Présentation classique

On se plaint souvent que les scientifiques ne se penchent pas sur les phénomènes étranges, paranormaux, ou mystérieux. Pourtant, il existe des chercheurs qui s’intéressent à ces questions, de la manière la plus sérieuse possible. Premier objectif : savoir ce qu’il y a derrière les croyances, que ce soient les fantômes, le yéti, les guérisons miraculeuses, les rêves prémonitoires, les barreurs de feu, l’hypnose ou les combustions humaines « spontanées ». Second objectif : comprendre pourquoi on a tant envie de croire, même quand parfois ça sent l’arnaque et la manipulation. La méthode que le corteX utilise s’inspire entre autres de la zététique, c’est-à-dire la science, mais appliquée à l’étrange.
Le but ultime ? Faire en sorte que dans le domaine des croyances, chacun puisse faire ses choix en connaissance de cause, sache chercher l’information complète, et que personne ne se fasse avoir, manipuler, risquer sa santé ou sa vie. De l’auto-défense intellectuelle, en quelque sorte.
Conférence évolutive au gré des questions, devant petit ou grand public, valable pour collèges et lycées.

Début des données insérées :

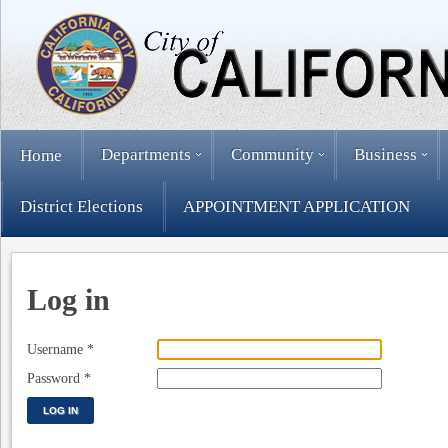
Departments
Community
Business
Home
District Elections
APPOINTMENT APPLICATION
Log in
Username
*
Password
*
LOG IN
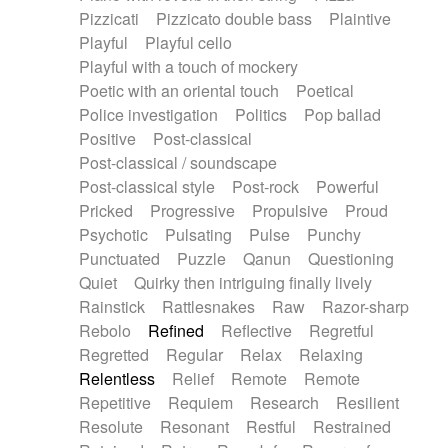
Pizzicati
Pizzicato double bass
Plaintive
Playful
Playful cello
Playful with a touch of mockery
Poetic with an oriental touch
Poetical
Police investigation
Politics
Pop ballad
Positive
Post-classical
Post-classical / soundscape
Post-classical style
Post-rock
Powerful
Pricked
Progressive
Propulsive
Proud
Psychotic
Pulsating
Pulse
Punchy
Punctuated
Puzzle
Qanun
Questioning
Quiet
Quirky then intriguing finally lively
Rainstick
Rattlesnakes
Raw
Razor-sharp
Rebolo
Refined
Reflective
Regretful
Regretted
Regular
Relax
Relaxing
Relentless
Relief
Remote
Remote
Repetitive
Requiem
Research
Resilient
Resolute
Resonant
Restful
Restrained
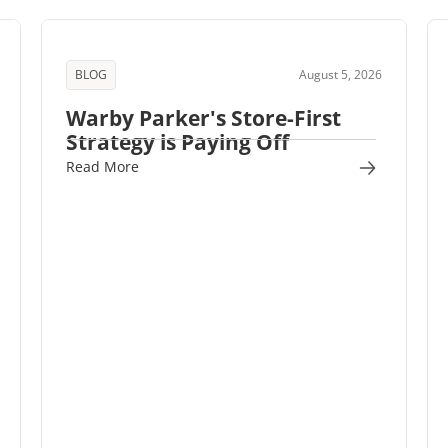
BLOG
August 5, 2026
Warby Parker's Store-First
Strategy is Paying Off
Read More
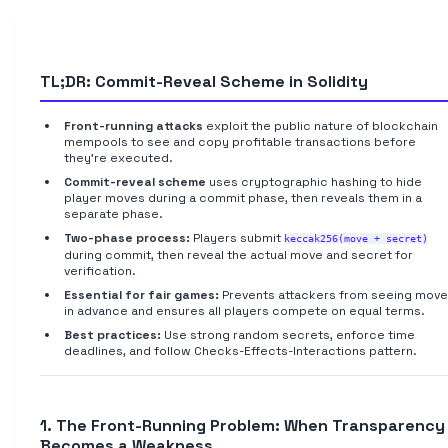
TL;DR: Commit-Reveal Scheme in Solidity
Front-running attacks
exploit the public nature of blockchain
mempools to see and copy profitable transactions before
they're executed.
Commit-reveal scheme
uses cryptographic hashing to hide
player moves during a commit phase, then reveals them in a
separate phase.
Two-phase process:
Players submit
keccak256(move + secret)
during commit, then reveal the actual move and secret for
verification.
Essential for fair games:
Prevents attackers from seeing mov
in advance and ensures all players compete on equal terms.
Best practices:
Use strong random secrets, enforce time
deadlines, and follow Checks-Effects-Interactions pattern.
1. The Front-Running Problem: When Transparency
Becomes a Weakness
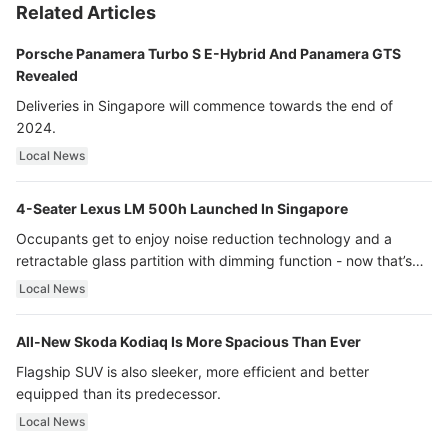
Related Articles
Porsche Panamera Turbo S E-Hybrid And Panamera GTS
Revealed
Deliveries in Singapore will commence towards the end of
2024.
Local News
4-Seater Lexus LM 500h Launched In Singapore
Occupants get to enjoy noise reduction technology and a
retractable glass partition with dimming function - now that’s
ultra luxury.
Local News
All-New Skoda Kodiaq Is More Spacious Than Ever
Flagship SUV is also sleeker, more efficient and better
equipped than its predecessor.
Local News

Parmi les dernières présentations :

– 20 avril 2010 Amphithéatre de l’université de Marseille, pour 5 classes groupées.
– 21 avril 2011 Collège Lycée Elitaire Pour Tous de Grenoble, format classe
– 12 janvier 2012 Collège Lucie Aubrac de Grenoble, collégiens et parents d’élèves.
– Entre octobre 2012 et mai 2014, dans les lycées de la Région PACA, dans le cadre du projet Science Culture.